Cannes Yachting Festival revives Innovation Route for sustainability spotlight
Cannes will use its Innovation Route to flag catamaran-relevant tech, from twin-screw renewable power to solar-electric systems and recyclable aluminum.

Cannes Yachting Festival is bringing back its Innovation Route as a sorting tool for the kind of technology catamaran buyers actually need to watch. The route will run across Vieux Port and Port Canto during the September 8 to 13, 2026 show in Cannes, with selected projects marked by dedicated signage so visitors can find the boats, gear and systems most likely to matter beyond the booth polish.

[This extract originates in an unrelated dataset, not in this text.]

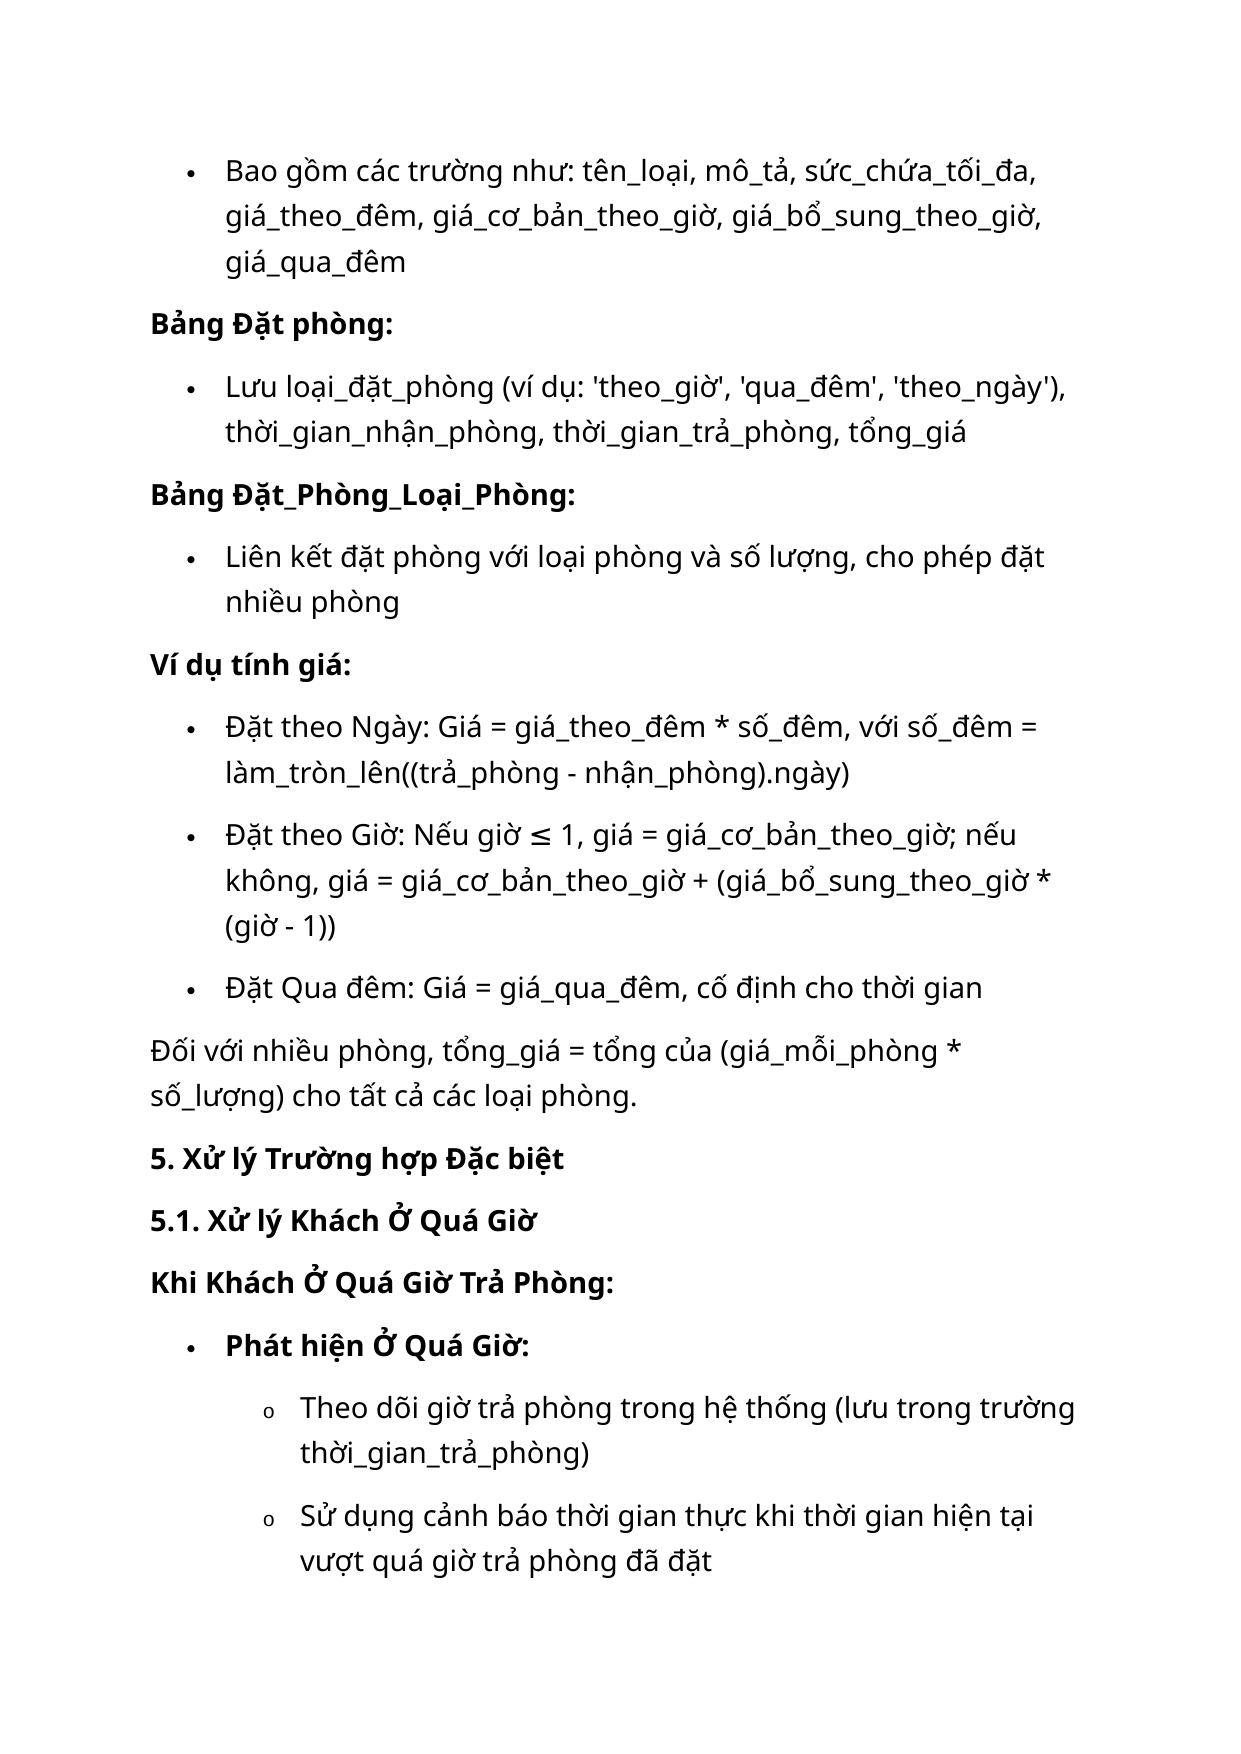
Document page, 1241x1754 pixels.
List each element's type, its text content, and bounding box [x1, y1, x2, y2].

The festival is treating the route as more than a marketing label. Cannes says the Innovation Route was created to spotlight eco-performance solutions that cut the boating industry’s impact on seas and marine ecosystems, and it now comes with a dedicated visitor trail, awards and a TV studio. The 2026 awards are free for exhibitors to enter, with categories for Best Equipment Enhancing Navigation, Best Sustainable Product, Best Innovative Boat and Best CSR Initiative, plus a Special Jury Prize if the panel decides one is warranted. Applications run until July 17, and winners will be announced on the opening day of the show.

For multihull readers, the value is in the filter it creates. Cannes’ own track record shows the route can elevate boats that combine real-world efficiency with design choices owners can live with, including the fully electric MODX 70, the autonomous solar-electric powercat M.10 and the aluminum Vaan R5, which Cannes describes as 95 percent recyclable. Those are not just concept sketches for a press-day crowd. They point directly at the questions catamaran buyers are already asking: how much hotel load a boat can carry, how propulsion is split across two hulls, how charging is handled, and whether weight and redundancy are being solved in ways that make sense at sea.
The technical detail matters. Cannes describes the MODX 70 as a 70-foot catamaran with a 100 percent renewable-energy design and twin-screw propulsion. The M.10 is presented as an electro-solar catamaran with six berths, 41 kWh of batteries, solar production of up to 35 kWh per day and a cruising speed of 8 knots. That is the kind of specification set that tells owners whether a “green” catamaran is a showpiece or a practical platform.
The Innovation Route is not new in concept, but it is becoming more useful as a benchmark. Cannes says it grew out of the Green Route launched in 2022, and the 2025 edition selected 42 innovations from more than 120 applications, reviewed by an international jury of six specialized journalists and nautical-industry experts. The 2025 show drew 56,600 visitors, 680 exhibitors and 710 boats and yachts, which gives any route selection immediate visibility. For buyers scanning Cannes with a serious eye, the real test will be whether this year’s marked projects solve propulsion, materials and onboard power in ways that can survive life after the French Riviera spotlight fades.